La nuit dernière, j’ai rêvé de ma mère. Cela ne m’arrive pas souvent. Parfois, je l’entends prononcer mon nom juste avant de m’endormir, mais je ne la revois que rarement dans mes rêves.
Tout de même, cette nuit, je l’ai revue. Elle portait sa vieille blouse délavée par le soleil et son short denim qu’elle mettait pour aller traire les vaches dans la chaleur estivale quand j’étais enfant.
J’ai remarqué ses vieux tennis sales et troués, j’ai vu encore son petit orteil qui y jouait cache-cache, et puis Maman m’a dit qu’elle avait mal aux pieds, qu’il y avait quelque chose là-dedans qui l’embêtait.
- Assieds-toi, je te les ôterai, lui ai-je dit, et Maman s’est donc assise sur mon lit.
J’ai beau la regarder, je n’ai pas pu voir son visage, mais c’est souvent comme ça dans les rêves, je sais.
Et pourtant, j’ai entendu sa voix et j’avoue que cela m’a rendu très heureuse.

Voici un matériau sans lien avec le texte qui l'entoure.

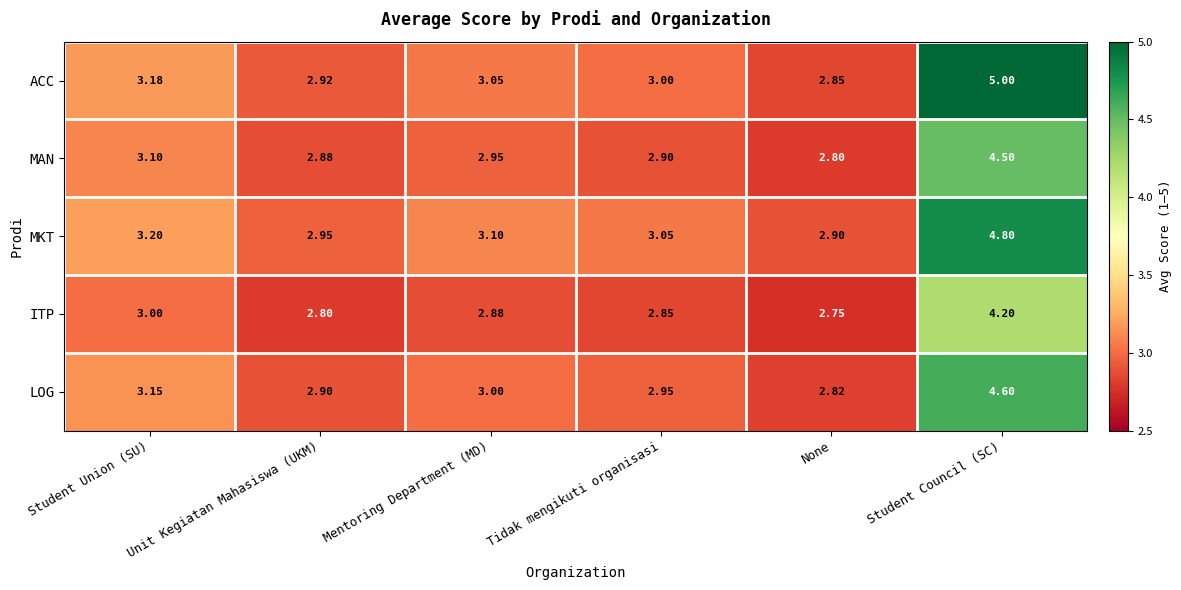

Where is LOG nearest to the value 3?

Mentoring Department (MD)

Je m’occupais donc à lui délacer ses chaussures et puis les enlever. Eh oui, elles étaient remplies de sable.
- Maman, où tu as été ? ai-je dit, surprise. Dans le désert ?
- Non, bien sûr que non, répondit-elle. Je marchais aux bords du fleuve Little Cedar.

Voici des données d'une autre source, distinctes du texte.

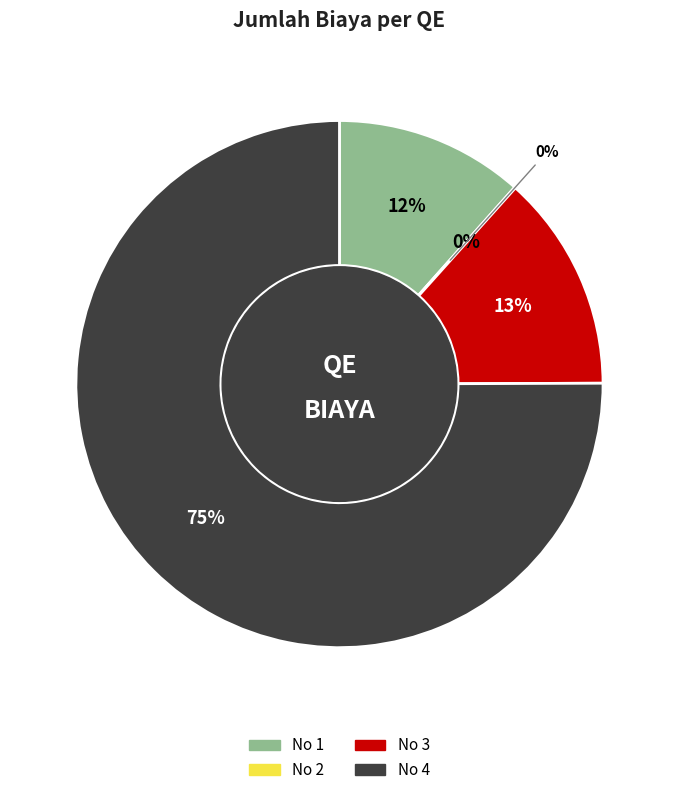

Does 4 account for over 50% of the chart?

Yes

- Oui ? Et que faisais-tu là ? De la pêche ? Tu cherchais des agates ? Est-ce que tu y étais avec Papa ? Je m’attendais à ce qu’elle me tende ses mains remplies de ces pierres rayées.
Mais Maman ne m’a pas répondu, et quand je regardais bien mon lit où elle s’était assise, il n’y avait personne. D’un coup, je me suis réveillée.

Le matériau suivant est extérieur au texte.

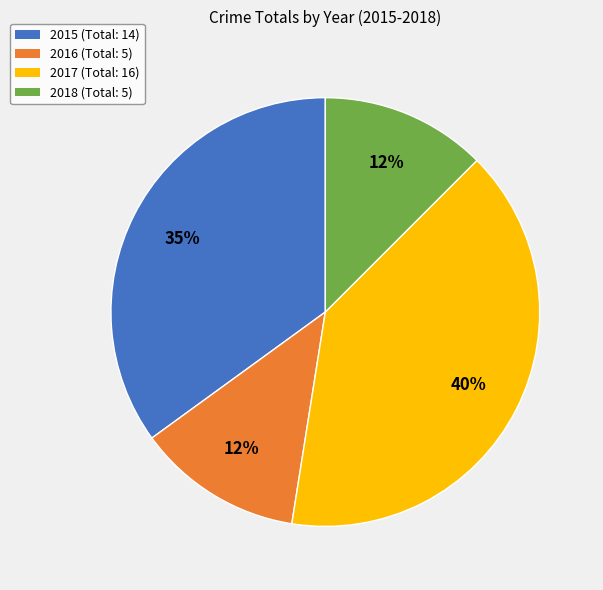

How many segments does this pie chart have?

4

Franchement, je n’aime pas quand la tristesse me guette mesquinement au moment du réveil. C’est cruel, parce que je dois alors boire mon café et regarder l’aube glorieuse et insouciante sans pouvoir sourire. Pire, je n’aime pas traîner quand je suis de mauvaise humeur.
J’ai alors pris mon balai pour aller nettoyer le foyer, et là, j’ai pu éclater– enfin – de rire en voyant tout un tas de grains de sable sur le plancher devant ma porte.